Le premier élément notable de cette étude montre que pour le moindre prompt, la valeur minimale de tokens est de 1 000 tokens, peu importe l’hypothèse ou le prompt testé. Même le prompt le plus simple « est-ce un rapport, oui ou non ? » est loggé entre 996 et 2 791 tokens. En détaillant le contenu du Diagnostic Log, on observe (et c’est là que le concept d’Agent prend tout son sens), que différents LLMs interagissent entre eux. Un meta-prompt apparaît, contenant un ensemble d’instructions pour éviter le prompt injection. On observe aussi que ce prompt est concaténé aux instructions fournies par l’utilisateur final. Nous avons alors fait un dernier test pour atteindre 15 000 caractères soit le maximum des instructions du Fabric Data Agent : les inputs tokens augmentent au fur et à mesure (le prompt le plus simple passe de 1100 tokens à 3300 tokens).
Ensuite, plusieurs cas sont très similaires, et ne varient que pour résumer les données, ou pour le prompt plus avancé.

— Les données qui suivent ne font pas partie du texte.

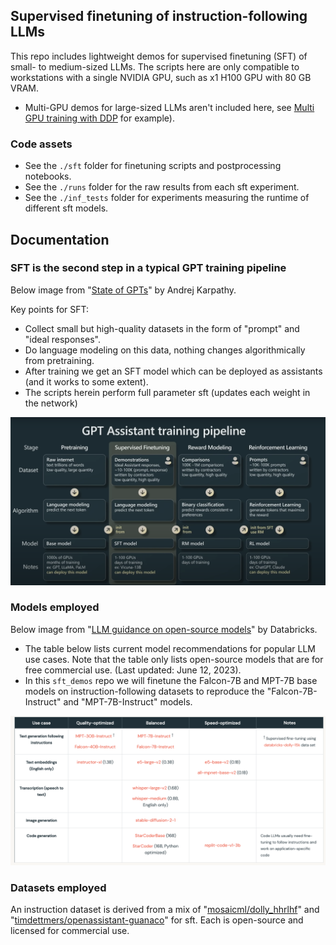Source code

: ## Supervised finetuning of instruction-following LLMs

This repo includes lightweight demos for supervised finetuning (SFT) of small- to medium-sized LLMs. The scripts here are only compatible to workstations with a single NVIDIA GPU, such as x1 H100 GPU with 80 GB VRAM. 

* Multi-GPU demos for large-sized LLMs aren't included here, see [Multi GPU training with DDP](https://pytorch.org/tutorials/beginner/ddp_series_multigpu.html) for example).

### Code assets

* See the `./sft` folder for finetuning scripts and postprocessing notebooks.
* See the `./runs` folder for the raw results from each sft experiment.
* See the `./inf_tests` folder for experiments measuring the runtime of different sft models.


## Documentation

### SFT is the second step in a typical GPT training pipeline

Below image from "[State of GPTs](https://www.youtube.com/watch?v=bZQun8Y4L2A)" by Andrej Karpathy. 

Key points for SFT:

* Collect small but high-quality datasets in the form of "prompt" and "ideal responses". 
* Do language modeling on this data, nothing changes algorithmically from pretraining. 
* After training we get an SFT model which can be deployed as assistants (and it works to some extent).
* The scripts herein perform full parameter sft (updates each weight in the network)

![training_pipeline](assets/assistant_training_pipeline.png)

### Models employed

Below image from "[LLM guidance on open-source models](https://www.databricks.com/product/machine-learning/large-language-models-oss-guidance)" by Databricks. 

* The table below lists current model recommendations for popular LLM use cases. Note that the table only lists open-source models that are for free commercial use. (Last updated: June 12, 2023). 
* In this `sft_demos` repo we will finetune the Falcon-7B and MPT-7B base models on instruction-following datasets to reproduce the "Falcon-7B-Instruct" and "MPT-7B-Instruct" models. 

![model_reqs](assets/model_reqs.png)

### Datasets employed

An instruction dataset is derived from a mix of "[mosaicml/dolly_hhrlhf](https://huggingface.co/datasets/mosaicml/dolly_hhrlhf)" and "[timdettmers/openassistant-guanaco](https://huggingface.co/datasets/timdettmers/openassistant-guanaco)" for sft. Each is open-source and licensed for commercial use.



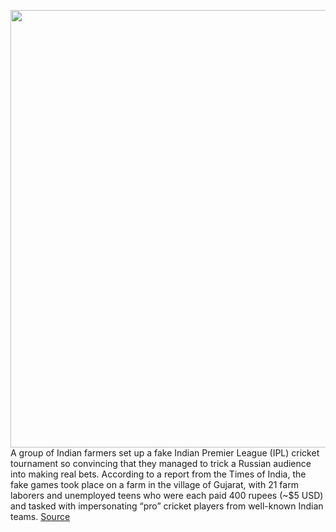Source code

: <img src='https://cdn.vox-cdn.com/thumbor/AWqFf2pqbJWmEOO7eRMMeA_qaHM=/0x0:4255x3047/1200x800/filters:focal(1788x1184:2468x1864)/cdn.vox-cdn.com/uploads/chorus_image/image/71096119/1148656642.0.jpg' width='700px' /><br/>
A group of Indian farmers set up a fake Indian Premier League (IPL) cricket tournament so convincing that they managed to trick a Russian audience into making real bets. According to a report from the Times of India, the fake games took place on a farm in the village of Gujarat, with 21 farm laborers and unemployed teens who were each paid 400 rupees (~$5 USD) and tasked with impersonating “pro” cricket players from well-known Indian teams.
<a href='https://www.theverge.com/2022/7/11/23203908/fake-pro-cricket-matches-indian-farmers-stream-russian-bettors-scam'> Source <a/>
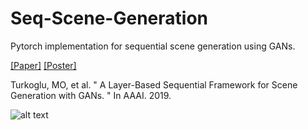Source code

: # Seq-Scene-Generation

Pytorch implementation for sequential scene generation using GANs. 

[[Paper]]() [[Poster]](https://drive.google.com/open?id=1MJhVce9a5jWI6GnW45k4gNFGe-Jie0-z) 

Turkoglu, MO, et al. " A Layer-Based Sequential Framework for Scene Generation with GANs. " 
In AAAI. 2019.

![alt text](https://raw.githubusercontent.com/0zgur0/Seq_Scene_Gen/master/imgs/intro.png)
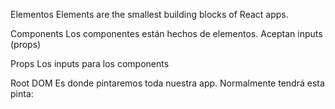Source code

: Elementos
Elements are the smallest building blocks of React apps.


Components
Los componentes están hechos de elementos.
Aceptan inputs (props)


Props
Los inputs para los components


Root DOM
Es donde pintaremos toda nuestra app.
Normalmente tendrá esta pinta:
<div id="root"></div>
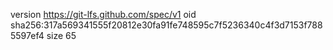 version https://git-lfs.github.com/spec/v1
oid sha256:317a569341555f20812e30fa91fe748595c7f5236340c4f3d7153f7885597ef4
size 65
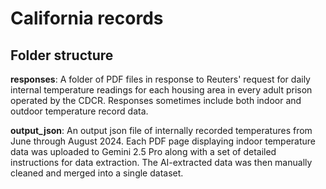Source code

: # California records
 
## Folder structure

**responses**: A folder of PDF files in response to Reuters' request for daily internal temperature readings for each housing area in every adult prison operated by the CDCR. Responses sometimes include both indoor and outdoor temperature record data. 

**output_json**: An output json file of internally recorded temperatures from June through August 2024. Each PDF page displaying indoor temperature data was uploaded to Gemini 2.5 Pro along with a set of detailed instructions for data extraction. The AI-extracted data was then manually cleaned and merged into a single dataset. 
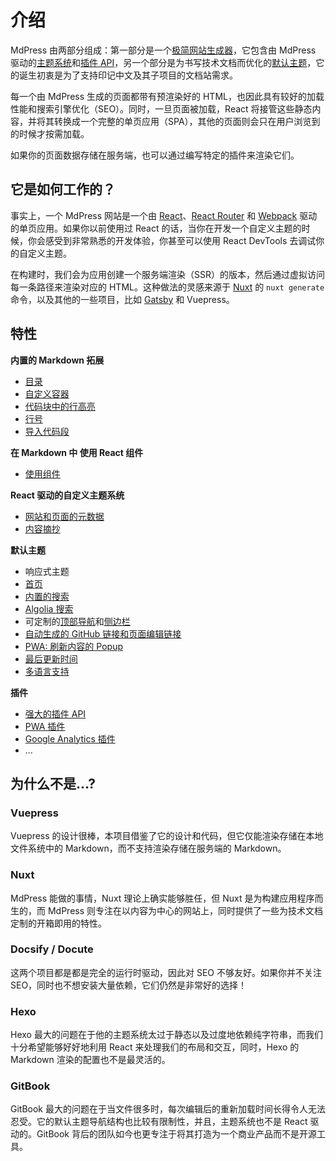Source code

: # 介绍

MdPress 由两部分组成：第一部分是一个[极简网站生成器](https://github.com/docschina/mdpress/tree/master/packages/%40mdpress/core)，它包含由 MdPress 驱动的[主题系统](../theme/README.md)和[插件 API](../plugin/README.md)，另一个部分是为书写技术文档而优化的[默认主题](../theme/default-theme-config.md)，它的诞生初衷是为了支持印记中文及其子项目的文档站需求。

每一个由 MdPress 生成的页面都带有预渲染好的 HTML，也因此具有较好的加载性能和搜索引擎优化（SEO）。同时，一旦页面被加载，React 将接管这些静态内容，并将其转换成一个完整的单页应用（SPA），其他的页面则会只在用户浏览到的时候才按需加载。

如果你的页面数据存储在服务端，也可以通过编写特定的插件来渲染它们。

## 它是如何工作的？

事实上，一个 MdPress 网站是一个由 [React](https://reactjs.org/)、[React Router](https://reacttraining.com/react-router/) 和 [Webpack](http://webpack.js.org/) 驱动的单页应用。如果你以前使用过 React 的话，当你在开发一个自定义主题的时候，你会感受到非常熟悉的开发体验，你甚至可以使用 React DevTools 去调试你的自定义主题。

在构建时，我们会为应用创建一个服务端渲染（SSR）的版本，然后通过虚拟访问每一条路径来渲染对应的 HTML。这种做法的灵感来源于 [Nuxt](https://nuxtjs.org/) 的 `nuxt generate` 命令，以及其他的一些项目，比如 [Gatsby](https://www.gatsbyjs.org/) 和 Vuepress。

## 特性

**内置的 Markdown 拓展**

* [目录](../guide/markdown.md#目录)
* [自定义容器](../guide/markdown.md#自定义容器)
* [代码块中的行高亮](../guide/markdown.md#代码块中的行高亮)
* [行号](../guide/markdown.md#行号)
* [导入代码段](../guide/markdown.md#导入代码段)

**在 Markdown 中 使用 React 组件**

* [使用组件](../guide/using-react.md#使用组件)

**React 驱动的自定义主题系统**

* [网站和页面的元数据](../theme/writing-a-theme.md#网站和页面的元数据)
* [内容摘抄](../theme/writing-a-theme.md#内容摘抄)

**默认主题**

* 响应式主题
* [首页](../theme/default-theme-config.md#首页)
* [内置的搜索](../theme/default-theme-config.md#内置搜索)
* [Algolia 搜索](../theme/default-theme-config.md#algolia-搜索)
* 可定制的[顶部导航](../theme/default-theme-config.md#navbar)和[侧边栏](../theme/default-theme-config.md#sidebar)
* [自动生成的 GitHub 链接和页面编辑链接](../theme/default-theme-config.md#Git-仓库和编辑链接)
* [PWA: 刷新内容的 Popup](../theme/default-theme-config.md#popup-ui-to-refresh-contents)
* [最后更新时间](../theme/default-theme-config.md#最后更新时间)
* [多语言支持](../guide/i18n.md)

**插件**

* [强大的插件 API](../plugin/README.md)
* [PWA 插件](../plugin/official/plugin-pwa.md)
* [Google Analytics 插件](../plugin/official/plugin-google-analytics.md)
* ...

## 为什么不是...?

### Vuepress
Vuepress 的设计很棒，本项目借鉴了它的设计和代码，但它仅能渲染存储在本地文件系统中的 Markdown，而不支持渲染存储在服务端的 Markdown。

### Nuxt

MdPress 能做的事情，Nuxt 理论上确实能够胜任，但 Nuxt 是为构建应用程序而生的，而 MdPress 则专注在以内容为中心的网站上，同时提供了一些为技术文档定制的开箱即用的特性。

### Docsify / Docute

这两个项目都是都是完全的运行时驱动，因此对 SEO 不够友好。如果你并不关注 SEO，同时也不想安装大量依赖，它们仍然是非常好的选择！

### Hexo

Hexo 最大的问题在于他的主题系统太过于静态以及过度地依赖纯字符串，而我们十分希望能够好好地利用 React 来处理我们的布局和交互，同时，Hexo 的 Markdown 渲染的配置也不是最灵活的。

### GitBook

GitBook 最大的问题在于当文件很多时，每次编辑后的重新加载时间长得令人无法忍受。它的默认主题导航结构也比较有限制性，并且，主题系统也不是 React 驱动的。GitBook 背后的团队如今也更专注于将其打造为一个商业产品而不是开源工具。
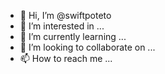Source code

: - 👋 Hi, I’m @swiftpoteto
- 👀 I’m interested in ...
- 🌱 I’m currently learning ...
- 💞️ I’m looking to collaborate on ...
- 📫 How to reach me ...

<!---
swiftpoteto/swiftpoteto is a ✨ special ✨ repository because its `README.md` (this file) appears on your GitHub profile.
You can click the Preview link to take a look at your changes.
--->
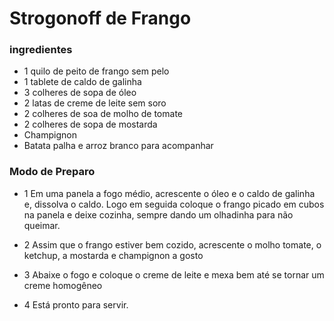 # Strogonoff de Frango 

### ingredientes

- 1 quilo de peito de frango sem pelo 
- 1 tablete de caldo de galinha 
- 3 colheres de sopa de óleo 
- 2 latas de creme de leite sem soro 
- 2 colheres de soa de molho de tomate 
- 2 colheres de sopa de mostarda 
- Champignon 
- Batata palha e arroz branco para acompanhar 



### Modo de Preparo  

- 1 Em uma panela a fogo médio, acrescente o óleo e o caldo de galinha e, dissolva o caldo. Logo em seguida coloque o frango picado em cubos na panela e deixe cozinha, sempre dando um olhadinha para não queimar. 

- 2 Assim que o frango estiver bem cozido, acrescente o molho tomate, o ketchup, a mostarda e champignon a gosto 

- 3 Abaixe o fogo e coloque o creme de leite e mexa bem até se tornar um creme homogêneo 

- 4 Está pronto para servir. 

  


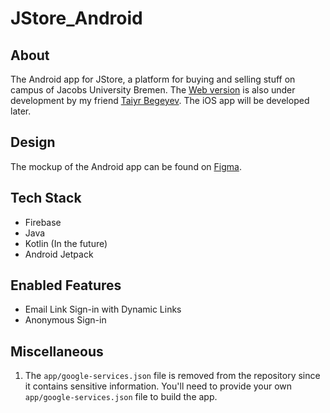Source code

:# JStore_Android

## About

The Android app for JStore, a platform for buying and selling stuff on campus
of Jacobs University Bremen. The [Web version](jstore.xyz) is also under development by
my friend [Taiyr Begeyev](https://github.com/taiyrbegeyev). The iOS app 
will be developed later.

## Design

The mockup of the Android app can be found on [Figma](https://www.figma.com/file/u1rvftO0KvVqqFpn2mYC1P/Android?node-id=0%3A1).

## Tech Stack

* Firebase
* Java
* Kotlin (In the future)
* Android Jetpack

## Enabled Features

* Email Link Sign-in with Dynamic Links
* Anonymous Sign-in

## Miscellaneous

1. The `app/google-services.json` file is removed from the repository since it contains sensitive information. You'll need to provide your own `app/google-services.json` file to build the app.

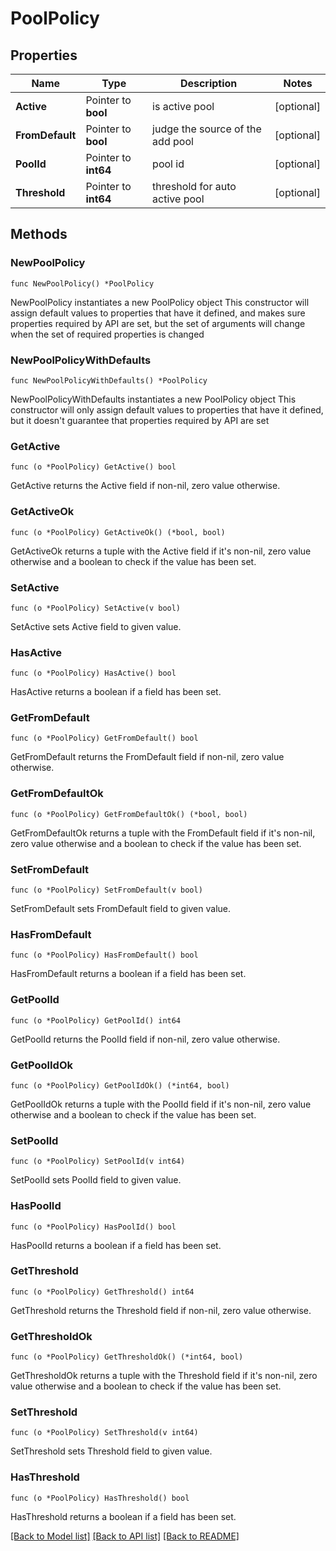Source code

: # PoolPolicy

## Properties

Name | Type | Description | Notes
------------ | ------------- | ------------- | -------------
**Active** | Pointer to **bool** | is active pool | [optional] 
**FromDefault** | Pointer to **bool** | judge the source of the add pool | [optional] 
**PoolId** | Pointer to **int64** | pool id | [optional] 
**Threshold** | Pointer to **int64** | threshold for auto active pool | [optional] 

## Methods

### NewPoolPolicy

`func NewPoolPolicy() *PoolPolicy`

NewPoolPolicy instantiates a new PoolPolicy object
This constructor will assign default values to properties that have it defined,
and makes sure properties required by API are set, but the set of arguments
will change when the set of required properties is changed

### NewPoolPolicyWithDefaults

`func NewPoolPolicyWithDefaults() *PoolPolicy`

NewPoolPolicyWithDefaults instantiates a new PoolPolicy object
This constructor will only assign default values to properties that have it defined,
but it doesn't guarantee that properties required by API are set

### GetActive

`func (o *PoolPolicy) GetActive() bool`

GetActive returns the Active field if non-nil, zero value otherwise.

### GetActiveOk

`func (o *PoolPolicy) GetActiveOk() (*bool, bool)`

GetActiveOk returns a tuple with the Active field if it's non-nil, zero value otherwise
and a boolean to check if the value has been set.

### SetActive

`func (o *PoolPolicy) SetActive(v bool)`

SetActive sets Active field to given value.

### HasActive

`func (o *PoolPolicy) HasActive() bool`

HasActive returns a boolean if a field has been set.

### GetFromDefault

`func (o *PoolPolicy) GetFromDefault() bool`

GetFromDefault returns the FromDefault field if non-nil, zero value otherwise.

### GetFromDefaultOk

`func (o *PoolPolicy) GetFromDefaultOk() (*bool, bool)`

GetFromDefaultOk returns a tuple with the FromDefault field if it's non-nil, zero value otherwise
and a boolean to check if the value has been set.

### SetFromDefault

`func (o *PoolPolicy) SetFromDefault(v bool)`

SetFromDefault sets FromDefault field to given value.

### HasFromDefault

`func (o *PoolPolicy) HasFromDefault() bool`

HasFromDefault returns a boolean if a field has been set.

### GetPoolId

`func (o *PoolPolicy) GetPoolId() int64`

GetPoolId returns the PoolId field if non-nil, zero value otherwise.

### GetPoolIdOk

`func (o *PoolPolicy) GetPoolIdOk() (*int64, bool)`

GetPoolIdOk returns a tuple with the PoolId field if it's non-nil, zero value otherwise
and a boolean to check if the value has been set.

### SetPoolId

`func (o *PoolPolicy) SetPoolId(v int64)`

SetPoolId sets PoolId field to given value.

### HasPoolId

`func (o *PoolPolicy) HasPoolId() bool`

HasPoolId returns a boolean if a field has been set.

### GetThreshold

`func (o *PoolPolicy) GetThreshold() int64`

GetThreshold returns the Threshold field if non-nil, zero value otherwise.

### GetThresholdOk

`func (o *PoolPolicy) GetThresholdOk() (*int64, bool)`

GetThresholdOk returns a tuple with the Threshold field if it's non-nil, zero value otherwise
and a boolean to check if the value has been set.

### SetThreshold

`func (o *PoolPolicy) SetThreshold(v int64)`

SetThreshold sets Threshold field to given value.

### HasThreshold

`func (o *PoolPolicy) HasThreshold() bool`

HasThreshold returns a boolean if a field has been set.


[[Back to Model list]](../README.md#documentation-for-models) [[Back to API list]](../README.md#documentation-for-api-endpoints) [[Back to README]](../README.md)



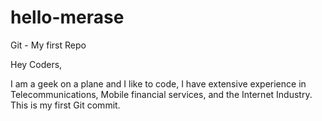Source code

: # hello-merase
Git - My first Repo

Hey Coders,

I am a geek on a plane and I like to code, I have extensive experience in Telecommunications, Mobile financial services, and the Internet Industry. This is my first Git commit.
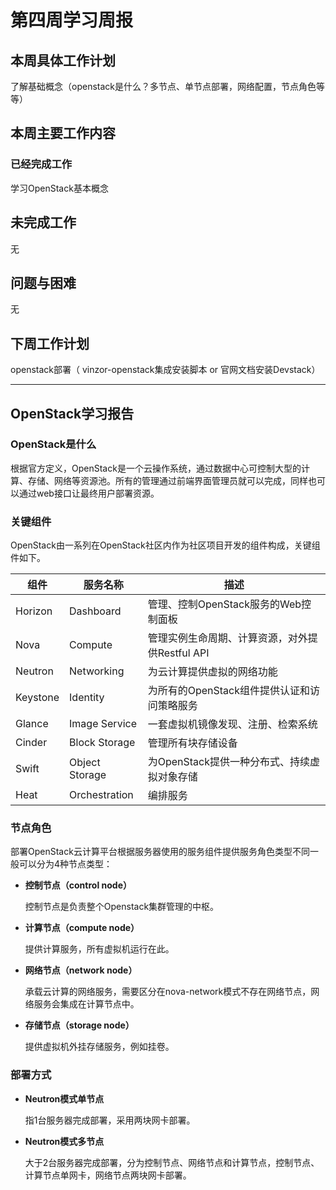 # 第四周学习周报

## 本周具体工作计划

了解基础概念（openstack是什么？多节点、单节点部署，网络配置，节点角色等等）

## 本周主要工作内容

### 已经完成工作

学习OpenStack基本概念

## 未完成工作

无

## 问题与困难

无

## 下周工作计划

openstack部署（ vinzor-openstack集成安装脚本 or 官网文档安装Devstack）

---

## OpenStack学习报告

### OpenStack是什么

根据官方定义，OpenStack是一个云操作系统，通过数据中心可控制大型的计算、存储、网络等资源池。所有的管理通过前端界面管理员就可以完成，同样也可以通过web接口让最终用户部署资源。

### 关键组件

OpenStack由一系列在OpenStack社区内作为社区项目开发的组件构成，关键组件如下。

| 组件     | 服务名称       | 描述                                            |
| -------- | -------------- | ----------------------------------------------- |
| Horizon  | Dashboard      | 管理、控制OpenStack服务的Web控制面板            |
| Nova     | Compute        | 管理实例生命周期、计算资源，对外提供Restful API |
| Neutron  | Networking     | 为云计算提供虚拟的网络功能                      |
| Keystone | Identity       | 为所有的OpenStack组件提供认证和访问策略服务     |
| Glance   | Image Service  | 一套虚拟机镜像发现、注册、检索系统              |
| Cinder   | Block Storage  | 管理所有块存储设备                              |
| Swift    | Object Storage | 为OpenStack提供一种分布式、持续虚拟对象存储     |
| Heat     | Orchestration  | 编排服务                                        |

### 节点角色

部署OpenStack云计算平台根据服务器使用的服务组件提供服务角色类型不同一般可以分为4种节点类型：

- **控制节点（control node）**

  控制节点是负责整个Openstack集群管理的中枢。

- **计算节点（compute node）**

  提供计算服务，所有虚拟机运行在此。

- **网络节点（network node）**

  承载云计算的网络服务，需要区分在nova-network模式不存在网络节点，网络服务会集成在计算节点中。

- **存储节点（storage node）**

  提供虚拟机外挂存储服务，例如挂卷。

### 部署方式

- **Neutron模式单节点**

  指1台服务器完成部署，采用两块网卡部署。

- **Neutron模式多节点**

  大于2台服务器完成部署，分为控制节点、网络节点和计算节点，控制节点、计算节点单网卡，网络节点两块网卡部署。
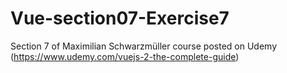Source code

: # Vue-section07-Exercise7
Section 7 of Maximilian Schwarzmüller course posted on Udemy (https://www.udemy.com/vuejs-2-the-complete-guide)
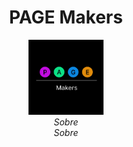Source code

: <h1 align="center">PAGE Makers</h1>

<p align="center">
  <img src="https://github.com/Page-Makers/.github/blob/main/images/pgmfpreto.png" alt="PAGE Makers-logo" width="120px" height="120px"/>
  <br>
  <em>Sobre
    <br> Sobre</em>
  <br>
</p>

Autrement, les deux qui sortent vraiment du lot sont les deux éléments où le prompt est relancé (économie lors du deuxième prompt), ou lorsque l’utilisateur envoi ses prompts l’un après l’autre.
On remarque donc que ce qui impact le plus sur la quantité de tokens (et donc de CU(s) consommés) est le fait de tout écrire dans une même session. Autrement, peu importe la quantité de données, de métadonnées ou de bonnes pratiques respectées, le nombre de tokens ne varie que très peu.

Pour les prompts de sortie, on remarque que les éléments qui ont fait varier le plus le nombre de tokens sont les prompts qui demandent une réflexion plus avancée : résumer les données, décrire le modèle, et enfin le prompt complexe, mais on observe une tendance parmi tous les prompts.

Enfin, le nombre de CU(s) théoriquement plus élevés sont dus au fait que les prompts soient tous exécutés dans une même session.
Comparaison aux coûts réellement imputés
Lors des tests, il a fallu comparer les CU(s) théorique avec les CU(s) réellement consommés. A ce moment, incapable de trouver les mêmes chiffres : ils sont largement supérieurs aux valeurs théoriques :

N’étant pas capable d’isoler les requêtes, nous avons alors attendu que toutes les requêtes disparaissent, pour en relancer une seule : basé sur le diagnostic log, cette requête devrait consommer 256 CU(s) au total :
(2243/1000) * 100 + (81/1000)* 400 = 256.1

Dans l’interface de l’App Capacity Metrics, on retrouve 1 012 CU(s), soit 4 fois le coût théorique. En comparant les deux tables, on observe que plus la colonne durée est grande, et plus le CU(s) est élevé. En divisant la durée par 30, nous obtenons quasiment les mêmes chiffres que calculés avec la formule théorique. En revanche, aucune des requêtes envoyées à l’agent n’a pris plus de 30 secondes. Il y aurait donc un lien indirect entre cette colonne durée et le coût imputé, même si la durée réelle n’est pas représentée ici …

Conclusion
Ce n’est pas parce que le prompt initial est court que le nombre de tokens envoyés au service sera petit. En revanche, les tokens en sortie sont bien alignés avec ce qui résulte du diagnostic log.
Il n’y a pas d’augmentation notable des coûts liés au volume des données, la description du modèle, où le nombre de table que contient un modèle ou sont inclues dans l’analyse.
La complexité des prompts augmente les ressources consommées, mais c’est avant tout le fait de conserver l’historique des prompts qui augmente grandement le coût de Fabric Data Agent.
Les instructions fournies à l’Agent font augmenter le coût en tokens et en CU(s) des prompts.
Aussi, il y a un écart entre le calcul des CU(s) théorique et le coût réellement imputé à la capacité.
Lorsque l’on exécute un prompt simple permettant d’obtenir la valeur des ventes pour un mois donné, le coût théorique est de 256 CU(s), le coût réel est de 1 012 CU(s). Si l’on calcule la même chose simplement via un rapport, le coût en CU(s) est de 1.74 CU(s), soit un 581 fois moins de ressources pour le même résultat. Au-delà des ressources Fabric consommées, c’est l’énergie employée pour supporte ces capacités qui est démultipliée : il est donc primordial de remettre en question les prompts exécutés, et la nécessité d’utiliser des technologies reposant sur l’IA Générative pour des cas où un rapport, une requête, un service simple existerai déjà.